Long talk in the last post, Iselin Nybø commented on what I think is a clear and good business policy for the future. There is no doubt that the Minister of Trade and Industry wants other things besides me. Where I believe that the correct use of state-owned capital and ownership is a tool for creating new industries, the government clearly believes that state-owned is a particularly bad owner.
In his response Nybø wrote, for example: «State ownership is usually not the most effective way to solve market failures. State ownership is not a particularly effective method of creating value creation work.»
This article is right The position of Minister of Trade and Industry Iselin Nybø (V)
I naturally agree State ownership is usually not the solution to market failures, and most work in the commercial sector will continue to be carried out in private companies in the future. However, in the next few years, we must ensure that Norway wins the competition to obtain employment opportunities and create value from industries such as hydrogen energy, offshore wind energy and batteries. In the early stages of the development of these industries, the state can play a role by ensuring the commercialization and large-scale deployment of technology in Norway. This, together with stronger policy instruments, is to become an active partner and create the framework conditions that make us attractive and competitive for investment.
Please also read Terje Aasland’s previous article: Future business policy
Nibel is not polite to his criticism here: «Other owners, especially those on the stock exchange (which invests a lot of pension funds), have a horizon at least as long as the state. More political control and more political considerations make viewpoints the next choice, not eternal. Why do other owners lose their jobs and the economy declines?»
However, it must be a hot ball here. Long-term owners such as pension funds seek low-risk and safe returns, and therefore usually invest in mature technology and infrastructure. The industry in the future is by no means mature. Because of this, the state can create markets through public procurement, regulations, subsidies, and especially state capital. Therefore, the long-term view that the state can contribute is significantly different from this type of actor. A good and professional ownership tracking organization can be used to resolve Nybø’s concerns about ownership as election meat.
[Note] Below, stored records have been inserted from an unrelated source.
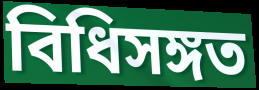
বিধিসঙ্গত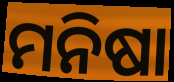
ମନିଷା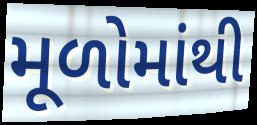
મૂળોમાંથી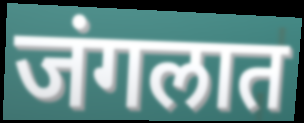
जंगलात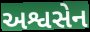
અશ્વસેનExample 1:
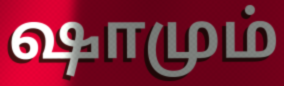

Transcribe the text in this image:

ஷாமும்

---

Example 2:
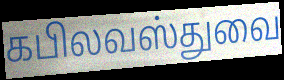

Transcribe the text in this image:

கபிலவஸ்துவை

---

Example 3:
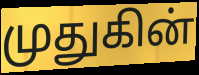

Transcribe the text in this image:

முதுகின்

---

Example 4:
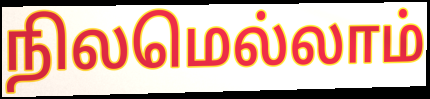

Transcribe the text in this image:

நிலமெல்லாம்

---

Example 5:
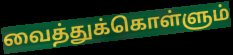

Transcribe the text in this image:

வைத்துக்கொள்ளும்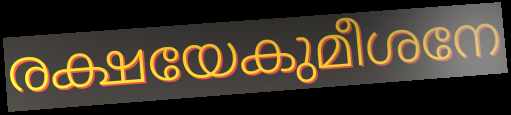
രക്ഷയേകുമീശനേ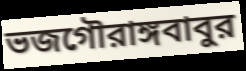
ভজগৌরাঙ্গবাবুর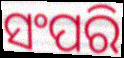
ସଂପରି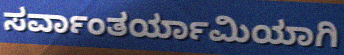
ಸರ್ವಾಂತರ್ಯಾಮಿಯಾಗಿ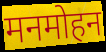
मनमोहनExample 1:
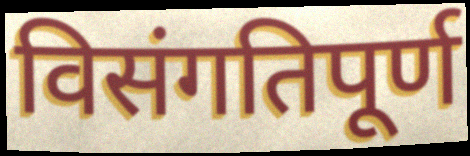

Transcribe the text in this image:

विसंगतिपूर्ण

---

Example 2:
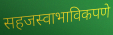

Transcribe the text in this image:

सहजस्वाभाविकपणे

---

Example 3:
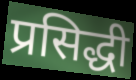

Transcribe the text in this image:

प्रसिद्धी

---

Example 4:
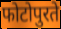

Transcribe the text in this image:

फोटोपुरते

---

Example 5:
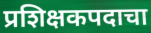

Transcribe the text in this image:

प्रशिक्षकपदाचा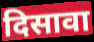
दिसावा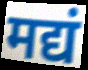
मद्यंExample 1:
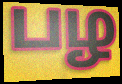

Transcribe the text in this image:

Iselin Nybø first wrote: back to the Future
I do not advocate state capital It is the complete answer to how we create new industries, but we also realize that this is part of it. Government capital can ensure the value created by the community, while attracting professionals and private investors. Ironically, the Liberal Party’s Program Committee apparently thinks so too. The draft plan proposes that public capital should flow into private funds and should flow into small businesses. Nibel had previously expressed his happiness for the Liberal Party, thinking that Nissens should have 20 billion in total assets.
When she arrived at the same time Warning against using state capital, I must have missed something. Because although the right wing has many secondary values to sell the community, I did not see any information about what they intend to sell in the Liberal Party’s plan. What does Nibel want to sell? If she does not have a sales plan, it means that the policies of the Liberal Party have led to an increase in state ownership. Just like what I advocate.
Maybe the Minister of Trade and Industry Actually realized what many others have realized: government capital is a good tool for creating growth and development. In that case, it is regrettable that the Minister of Trade and Industry will not have a more positive attitude towards how we can use our powerful state-owned capital and ownership tools to create more jobs and new business opportunities in Norway.